*** Begin section ***

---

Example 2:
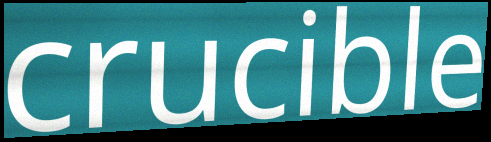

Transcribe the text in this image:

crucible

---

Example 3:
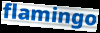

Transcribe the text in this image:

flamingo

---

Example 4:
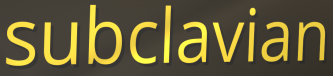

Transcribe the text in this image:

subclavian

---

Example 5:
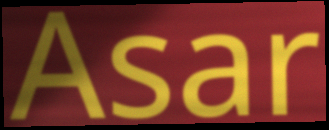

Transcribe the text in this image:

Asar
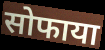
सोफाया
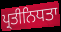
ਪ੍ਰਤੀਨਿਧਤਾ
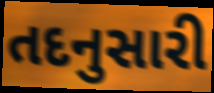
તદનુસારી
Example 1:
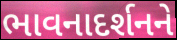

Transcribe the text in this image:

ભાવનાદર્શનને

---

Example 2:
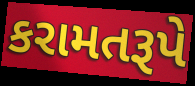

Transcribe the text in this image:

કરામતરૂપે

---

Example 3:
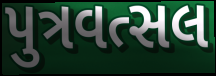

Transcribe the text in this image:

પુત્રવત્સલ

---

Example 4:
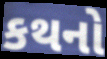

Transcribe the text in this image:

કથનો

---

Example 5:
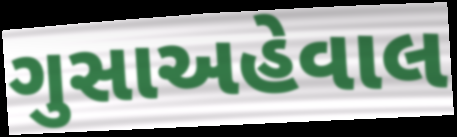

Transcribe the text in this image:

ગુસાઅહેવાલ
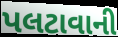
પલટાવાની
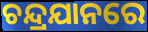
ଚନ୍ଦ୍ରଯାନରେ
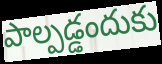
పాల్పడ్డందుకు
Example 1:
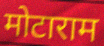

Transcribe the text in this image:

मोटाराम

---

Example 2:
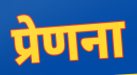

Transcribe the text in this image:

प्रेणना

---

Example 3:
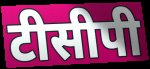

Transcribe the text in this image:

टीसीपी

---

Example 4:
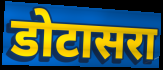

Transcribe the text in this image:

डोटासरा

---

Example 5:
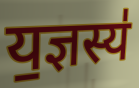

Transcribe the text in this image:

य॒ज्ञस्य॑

*** End section ***

For each record, return its text exactly and leave any picture out.

---

Example 2:

Transcribe the text in this image:

crucible

---

Example 3:

Transcribe the text in this image:

flamingo

---

Example 4:

Transcribe the text in this image:

subclavian

---

Example 5:

Transcribe the text in this image:

Asar
सोफाया
ਪ੍ਰਤੀਨਿਧਤਾ
તદનુસારી
Example 1:

Transcribe the text in this image:

ભાવનાદર્શનને

---

Example 2:

Transcribe the text in this image:

કરામતરૂપે

---

Example 3:

Transcribe the text in this image:

પુત્રવત્સલ

---

Example 4:

Transcribe the text in this image:

કથનો

---

Example 5:

Transcribe the text in this image:

ગુસાઅહેવાલ
પલટાવાની
ଚନ୍ଦ୍ରଯାନରେ
పాల్పడ్డందుకు
Example 1:

Transcribe the text in this image:

मोटाराम

---

Example 2:

Transcribe the text in this image:

प्रेणना

---

Example 3:

Transcribe the text in this image:

टीसीपी

---

Example 4:

Transcribe the text in this image:

डोटासरा

---

Example 5:

Transcribe the text in this image:

य॒ज्ञस्य॑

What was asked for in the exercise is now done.